Channel sharing limitation

You cannot share a single Slack Channel between multiple Depot environments. This is a current limitation of AWS ARNs.

AWS ChatBot and Slack only allow one Slack channel ID to be configured per AWS ChatBot account configuration. This means you cannot re-use a Slack channel for multiple Depot environments. Use a unique Slack channel per environment in any one particular AWS Account. Only public Slack channels in your workspace are supported for receiving alert messages.

Configuration Summary

Once a Depot Environment has had alarms and alerting configured, you will find a Configured channel entry created in the AWS Chatbot console. For example:

Chatbot configured channels

The Chatbot API endpoint is subscribed to a dedicated environment-level SNS topic. This handles the integration required for Alarm alerts to be delivered to your Slack channel. Alarm and Operations

Alarms are created in AWS Cloudwatch. When an Alarm threshold is tripped, two things happen:

  • An alert will be sent to your Slack Channel with the Alarm breach details.
  • An AWS OpsItem will be created in System Manager OpsCenter.

You can use AWS OpsCenter to manage alarm and issue triaging for your Depot environment.

Here is what an OpsItem raised for a Depot Environment’s primary events message queue visible messages threshold being breached looks like:

Raised alarm OpsItem

The OpsItem status can be managed - transitioning from Open → In Progress → Resolved.

Using OpsCenter, you can create custom automation run books that are made to deal with OpsItems. For example, you might create a runbook that alerts your broader team, or one that will report back to you with further diagnostic details. The idea here is that you can customise the workflow process beyond an OpsItem being raised as you see fit.

Slack Alerts

Here is a scenario that could generate OpsItems and Slack Alerts. A large burst of internal Depot Event messages begins, in response to a very chatty subscription you might have configured. The event messages (held in AWS SQS) begin to form a backlog as your chosen Depot Application size might be the smallest instance size (for cost saving reasons).

The application can’t process the backlog quickly enough, and visible messages build up. This trips the visible event messages alarm.
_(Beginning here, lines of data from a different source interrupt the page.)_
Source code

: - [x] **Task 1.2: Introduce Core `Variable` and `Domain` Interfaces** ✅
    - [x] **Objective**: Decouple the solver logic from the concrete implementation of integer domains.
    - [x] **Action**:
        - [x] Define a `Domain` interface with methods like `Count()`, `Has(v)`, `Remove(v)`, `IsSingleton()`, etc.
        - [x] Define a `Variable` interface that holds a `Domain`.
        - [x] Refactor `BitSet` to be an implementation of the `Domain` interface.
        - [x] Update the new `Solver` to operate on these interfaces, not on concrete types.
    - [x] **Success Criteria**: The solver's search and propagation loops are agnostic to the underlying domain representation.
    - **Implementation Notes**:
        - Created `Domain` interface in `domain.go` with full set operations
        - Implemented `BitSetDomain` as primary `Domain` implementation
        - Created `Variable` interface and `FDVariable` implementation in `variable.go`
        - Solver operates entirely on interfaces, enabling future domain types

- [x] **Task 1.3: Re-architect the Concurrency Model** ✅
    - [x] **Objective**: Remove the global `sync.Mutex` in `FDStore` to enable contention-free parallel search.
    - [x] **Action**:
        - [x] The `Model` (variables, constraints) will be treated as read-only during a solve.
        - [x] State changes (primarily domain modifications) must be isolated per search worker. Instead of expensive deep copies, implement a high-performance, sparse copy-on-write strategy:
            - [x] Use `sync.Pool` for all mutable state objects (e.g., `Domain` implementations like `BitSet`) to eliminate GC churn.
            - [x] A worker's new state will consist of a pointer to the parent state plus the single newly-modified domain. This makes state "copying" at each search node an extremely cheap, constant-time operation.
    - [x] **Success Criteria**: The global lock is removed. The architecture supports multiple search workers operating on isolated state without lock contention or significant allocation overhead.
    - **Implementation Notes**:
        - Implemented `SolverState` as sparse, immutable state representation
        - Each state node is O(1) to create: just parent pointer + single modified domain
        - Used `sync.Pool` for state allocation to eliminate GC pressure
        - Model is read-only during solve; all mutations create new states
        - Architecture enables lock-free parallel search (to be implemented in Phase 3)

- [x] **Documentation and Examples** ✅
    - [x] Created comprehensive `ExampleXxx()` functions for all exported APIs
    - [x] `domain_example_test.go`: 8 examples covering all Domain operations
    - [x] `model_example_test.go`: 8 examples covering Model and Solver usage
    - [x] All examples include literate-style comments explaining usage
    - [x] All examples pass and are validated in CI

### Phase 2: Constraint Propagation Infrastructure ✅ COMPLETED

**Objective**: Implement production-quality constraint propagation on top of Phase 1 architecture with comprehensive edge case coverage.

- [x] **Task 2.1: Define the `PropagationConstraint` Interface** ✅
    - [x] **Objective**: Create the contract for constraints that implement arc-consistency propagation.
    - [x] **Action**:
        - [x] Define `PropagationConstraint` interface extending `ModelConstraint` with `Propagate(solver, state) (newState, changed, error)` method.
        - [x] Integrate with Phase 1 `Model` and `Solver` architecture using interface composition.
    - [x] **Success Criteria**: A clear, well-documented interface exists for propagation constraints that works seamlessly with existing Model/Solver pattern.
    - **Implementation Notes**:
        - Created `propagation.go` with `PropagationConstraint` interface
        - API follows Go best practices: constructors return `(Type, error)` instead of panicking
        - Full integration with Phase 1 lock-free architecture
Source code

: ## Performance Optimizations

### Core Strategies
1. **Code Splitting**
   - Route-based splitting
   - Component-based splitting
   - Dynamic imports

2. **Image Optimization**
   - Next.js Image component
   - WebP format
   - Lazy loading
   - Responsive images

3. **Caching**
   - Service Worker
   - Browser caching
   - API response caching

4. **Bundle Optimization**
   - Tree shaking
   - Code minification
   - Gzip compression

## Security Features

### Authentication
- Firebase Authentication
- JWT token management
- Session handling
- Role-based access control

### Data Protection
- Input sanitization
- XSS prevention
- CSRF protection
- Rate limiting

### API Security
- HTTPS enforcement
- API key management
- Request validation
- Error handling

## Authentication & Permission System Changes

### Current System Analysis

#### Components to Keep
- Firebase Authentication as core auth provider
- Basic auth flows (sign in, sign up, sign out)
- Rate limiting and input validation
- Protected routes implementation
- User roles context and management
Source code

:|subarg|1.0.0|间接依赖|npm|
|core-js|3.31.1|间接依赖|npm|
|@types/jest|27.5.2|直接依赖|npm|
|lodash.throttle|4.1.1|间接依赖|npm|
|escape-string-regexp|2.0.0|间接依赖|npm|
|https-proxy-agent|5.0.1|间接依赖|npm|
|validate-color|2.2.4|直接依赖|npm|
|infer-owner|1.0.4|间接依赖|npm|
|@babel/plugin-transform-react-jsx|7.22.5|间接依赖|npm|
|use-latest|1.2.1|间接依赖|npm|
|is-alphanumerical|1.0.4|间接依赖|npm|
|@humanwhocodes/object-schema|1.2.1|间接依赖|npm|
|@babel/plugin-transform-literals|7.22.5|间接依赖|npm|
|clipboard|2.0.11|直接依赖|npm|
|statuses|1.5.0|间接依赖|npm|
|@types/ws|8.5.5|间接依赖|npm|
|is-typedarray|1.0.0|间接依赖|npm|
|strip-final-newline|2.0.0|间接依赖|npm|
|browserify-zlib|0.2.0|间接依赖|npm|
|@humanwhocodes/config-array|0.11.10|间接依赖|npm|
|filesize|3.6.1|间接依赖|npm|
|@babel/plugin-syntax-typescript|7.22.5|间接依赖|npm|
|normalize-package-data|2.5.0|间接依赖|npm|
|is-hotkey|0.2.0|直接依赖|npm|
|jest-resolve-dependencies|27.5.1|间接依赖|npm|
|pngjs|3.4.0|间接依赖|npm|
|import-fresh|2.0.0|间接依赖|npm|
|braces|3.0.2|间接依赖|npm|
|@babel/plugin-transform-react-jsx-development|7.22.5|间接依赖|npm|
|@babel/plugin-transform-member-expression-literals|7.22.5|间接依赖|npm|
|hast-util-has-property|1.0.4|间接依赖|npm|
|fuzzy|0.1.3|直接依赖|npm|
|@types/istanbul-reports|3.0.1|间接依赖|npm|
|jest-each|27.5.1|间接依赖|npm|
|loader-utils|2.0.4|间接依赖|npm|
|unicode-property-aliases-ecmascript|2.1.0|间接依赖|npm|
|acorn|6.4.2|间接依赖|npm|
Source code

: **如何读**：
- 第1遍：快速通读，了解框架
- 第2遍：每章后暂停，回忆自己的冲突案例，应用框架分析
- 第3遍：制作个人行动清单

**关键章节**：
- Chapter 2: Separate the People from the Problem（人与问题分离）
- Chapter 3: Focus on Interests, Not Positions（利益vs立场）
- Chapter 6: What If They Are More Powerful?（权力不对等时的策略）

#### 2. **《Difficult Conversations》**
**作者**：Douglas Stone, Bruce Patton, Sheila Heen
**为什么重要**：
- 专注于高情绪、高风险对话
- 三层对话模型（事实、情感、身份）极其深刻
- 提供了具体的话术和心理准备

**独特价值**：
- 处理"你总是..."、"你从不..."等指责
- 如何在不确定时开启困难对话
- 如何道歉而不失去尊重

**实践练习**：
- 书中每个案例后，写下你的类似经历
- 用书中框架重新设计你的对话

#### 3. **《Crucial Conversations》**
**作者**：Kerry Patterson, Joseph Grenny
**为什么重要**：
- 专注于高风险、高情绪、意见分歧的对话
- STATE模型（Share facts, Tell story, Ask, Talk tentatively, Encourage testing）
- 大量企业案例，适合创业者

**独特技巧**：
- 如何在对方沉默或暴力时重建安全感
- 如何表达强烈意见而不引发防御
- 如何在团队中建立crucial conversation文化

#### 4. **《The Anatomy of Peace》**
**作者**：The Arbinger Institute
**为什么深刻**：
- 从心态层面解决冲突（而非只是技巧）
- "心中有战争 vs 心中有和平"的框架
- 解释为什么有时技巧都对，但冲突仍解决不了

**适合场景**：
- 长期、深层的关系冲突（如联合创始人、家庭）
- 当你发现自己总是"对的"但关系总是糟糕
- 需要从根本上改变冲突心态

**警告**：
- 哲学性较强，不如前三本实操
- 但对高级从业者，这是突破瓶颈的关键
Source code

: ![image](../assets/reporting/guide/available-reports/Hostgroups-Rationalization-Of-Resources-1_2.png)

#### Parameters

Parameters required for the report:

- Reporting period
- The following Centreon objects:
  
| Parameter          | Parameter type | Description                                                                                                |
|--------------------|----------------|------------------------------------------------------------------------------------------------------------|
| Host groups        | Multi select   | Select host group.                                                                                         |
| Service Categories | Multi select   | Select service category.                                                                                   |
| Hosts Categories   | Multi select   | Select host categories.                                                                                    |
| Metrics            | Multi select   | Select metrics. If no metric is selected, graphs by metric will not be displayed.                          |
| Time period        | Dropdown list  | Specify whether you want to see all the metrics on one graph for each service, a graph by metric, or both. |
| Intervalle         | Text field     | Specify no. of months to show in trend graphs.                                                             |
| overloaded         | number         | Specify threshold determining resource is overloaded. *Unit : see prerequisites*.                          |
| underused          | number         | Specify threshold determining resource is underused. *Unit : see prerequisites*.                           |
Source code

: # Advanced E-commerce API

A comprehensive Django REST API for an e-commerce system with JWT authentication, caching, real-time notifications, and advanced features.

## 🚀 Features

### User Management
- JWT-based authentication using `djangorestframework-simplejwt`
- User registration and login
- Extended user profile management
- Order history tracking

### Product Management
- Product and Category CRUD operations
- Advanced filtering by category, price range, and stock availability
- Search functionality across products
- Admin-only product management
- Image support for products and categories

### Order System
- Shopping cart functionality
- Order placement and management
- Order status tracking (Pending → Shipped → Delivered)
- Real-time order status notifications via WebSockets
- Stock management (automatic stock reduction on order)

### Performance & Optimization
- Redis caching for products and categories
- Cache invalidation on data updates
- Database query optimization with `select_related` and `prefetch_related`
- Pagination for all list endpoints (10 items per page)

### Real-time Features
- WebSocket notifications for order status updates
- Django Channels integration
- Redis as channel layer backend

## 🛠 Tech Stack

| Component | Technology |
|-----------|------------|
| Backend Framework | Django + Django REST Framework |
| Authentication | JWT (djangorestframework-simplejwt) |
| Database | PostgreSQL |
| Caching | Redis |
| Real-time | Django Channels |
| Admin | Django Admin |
Shortly after, the Depot Application Task CPU Utilization alarm is also tripped because the application is spending a lot of CPU time dealing with message processing.

A typical set of Slack alert notification messages for this kind of event might look like this:

Example Slack alert messages

Summary

Slack alerts can inform your team of issues. OpsCenter integration ensures that an OpsItem is raised for each of these alarms, allowing your team to triage and deal with issues following your standard process(es).